Here's the poll for scheduling a decision tree walk-through meeting sometime in the next two weeks: https://doodle.com/meeting/participate/id/9b6wn5Ld I've already limited to times I could be available. @tsalo @eurunuela @notZaki & @jbteves all expressed interest in attending.
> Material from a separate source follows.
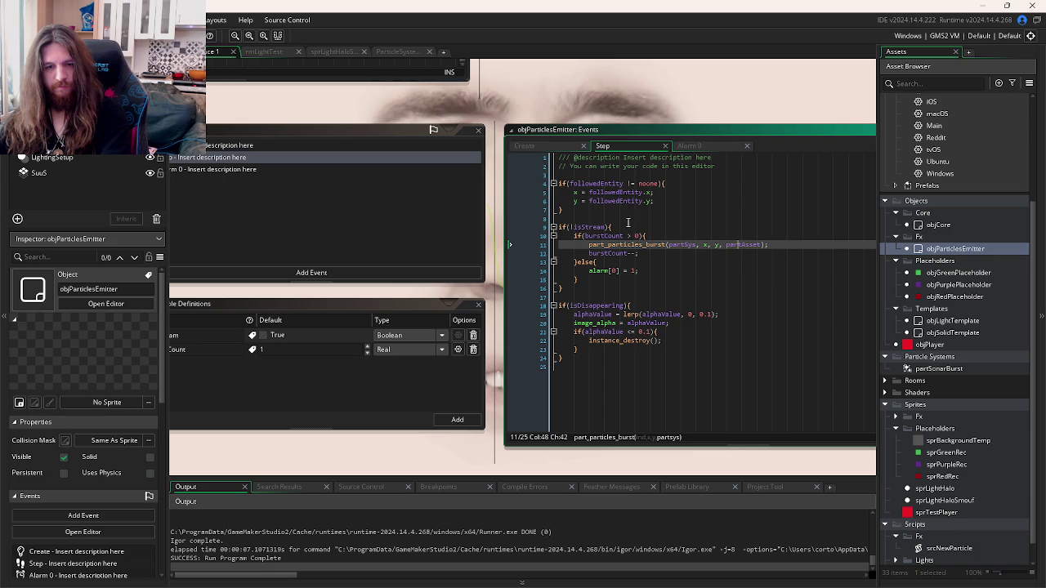
{"action": "left_click", "coordinate": [570, 148]}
handwerkerd avatar Mar 17 '22 15:03 handwerkerd

I was reading the docs again and I think it would be super helpful if every time we talk mention, e.g., necessary_metrics or functionname, we linked those keywords to where they are in the minimal decision tree. This way we direct users to an example, which will probably help them understand the docs better.

eurunuela avatar Apr 01 '22 10:04 eurunuela

@handwerkerd had to overwrite your changes for simplicity for mmix/black formatting, sorry.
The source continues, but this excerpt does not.